Sus dientes eran débiles y tenían forma de hojas o cucharas (lanceoladas). En lugar de  dientes afilados tenían piedras en el estómago (cálculos gástricos), similares a las piedras molleja de las aves y los cocodrilos modernos, que les ayudan a digerir las fibras duras de las plantas. El frente de la boca superior se inclina en lo que podría ser un pico.

El sauropodomorfo más antiguo conocido hasta ahora es el Saturnalia, que era pequeño y esbelto (1.5 metros). Sin embargo, hacia el final del Triásico eran los dinosaurios más grandes de su tiempo, y en los períodos Jurásico y Cretáceo siguieron creciendo. Los saurópodos más grandes -el Supersaurus, el Diplodocus hallorum y el Argentinosaurus- llegaron a los 30-40 metros de longitud, y pesaban entre 60.000 y 100.000 kg.

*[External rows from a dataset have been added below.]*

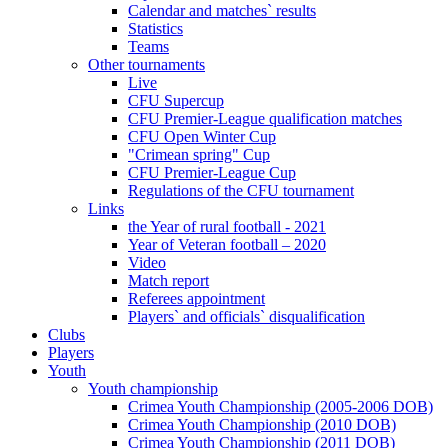
Calendar and matches` results
Statistics
Teams
Other tournaments
Live
CFU Supercup
CFU Premier-League qualification matches
CFU Open Winter Cup
"Crimean spring" Cup
CFU Premier-League Cup
Regulations of the CFU tournament
Links
the Year of rural football - 2021
Year of Veteran football – 2020
Video
Match report
Referees appointment
Players` and officials` disqualification
Clubs
Players
Youth
Youth championship
Crimea Youth Championship (2005-2006 DOB)
Crimea Youth Championship (2010 DOB)
Crimea Youth Championship (2011 DOB)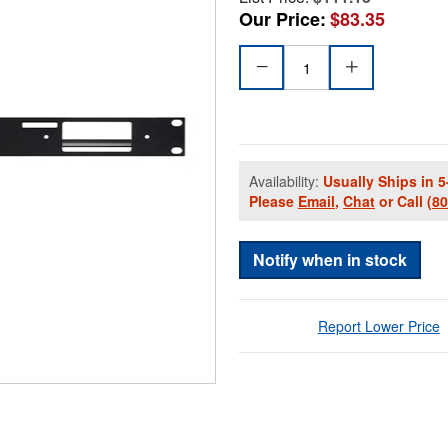
Our Price:
$83.35
Availability:
Usually Ships in 5
Please
Email
,
Chat
or Call
(8
Notify when in stock
Report Lower Price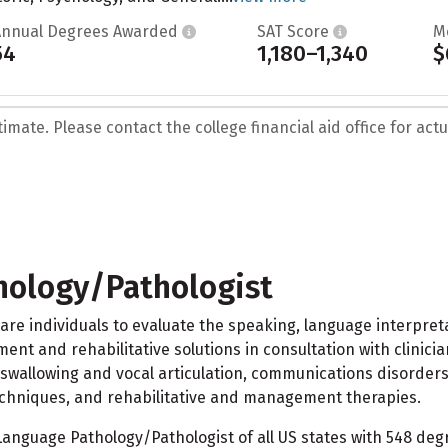
Annual Degrees Awarded
SAT Score
M
54
1,180–1,340
$
mate. Please contact the college financial aid office for actua
ology/Pathologist
 individuals to evaluate the speaking, language interpretat
ment and rehabilitative solutions in consultation with clinic
wallowing and vocal articulation, communications disorders,
chniques, and rehabilitative and management therapies.
nguage Pathology/Pathologist of all US states with 548 degr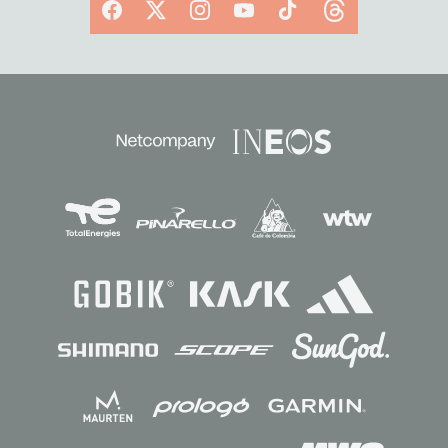
Facebook
X
Instagram
YouTube
TikTok
Threads
Sponsors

Inicialmente eran bípedos, pero a medida que fueron creciendo se convirtieron en cuadrúpedos. Los primeros sauropodomorfos fueron omnívoros, ya que su antepasado compartido con el otro linaje saurisquio (los terópodos) era carnívoro. Por tanto,  su evolución hacia la herbivoría ocurrió de la mano con el incremento de su tamaño y de su cuello largo.

 

En Extinción
En Extinción

 

También tenían fosas nasales grandes y conservaron un pulgar con una garra que puede haber servido para defenderse, aunque su principal adaptación defensiva fue su enorme tamaño.

Rango

Los Sauropodomorfos se encuentran entre los primeros dinosaurios que evolucionaron durante el período Triásico (alrededor de 230 millones de años atrás), se convirtieron en los herbívoros dominantes a mediados del Triásico tardío. Su declinación en los comienzos del Cretáceo probablemente sea una tendencia de las muestras fósiles, ya que la mayoría de los fósiles que se conoce son de Europa y Norteamérica. Los Saurópodos todavía eran los herbívoros dominantes en las tierras de Gondwana. La propagación de plantas florecientes (angioespermas) y de los ornitisquios ‘avanzados’ no fueron un factor importante en la declinación de los saurópodos en los continentes septentrionales. Al igual que todos los dinosaurios no-aviares, los saurodomorfos se extinguieron durante el evento acaecido en el Cretáceo-Tertiary.

El sauropodomorfo más fundamental de los hasta ahora conocidos, el Saturnalia, fue descubierto en 1999 y su edad se remonta a la etapa craniana del Triásico tardío. Sin embargo, restos fragmentarios de Madagascar pueden representar un sauropodomorfo todavía más antiguo del Triásico medio.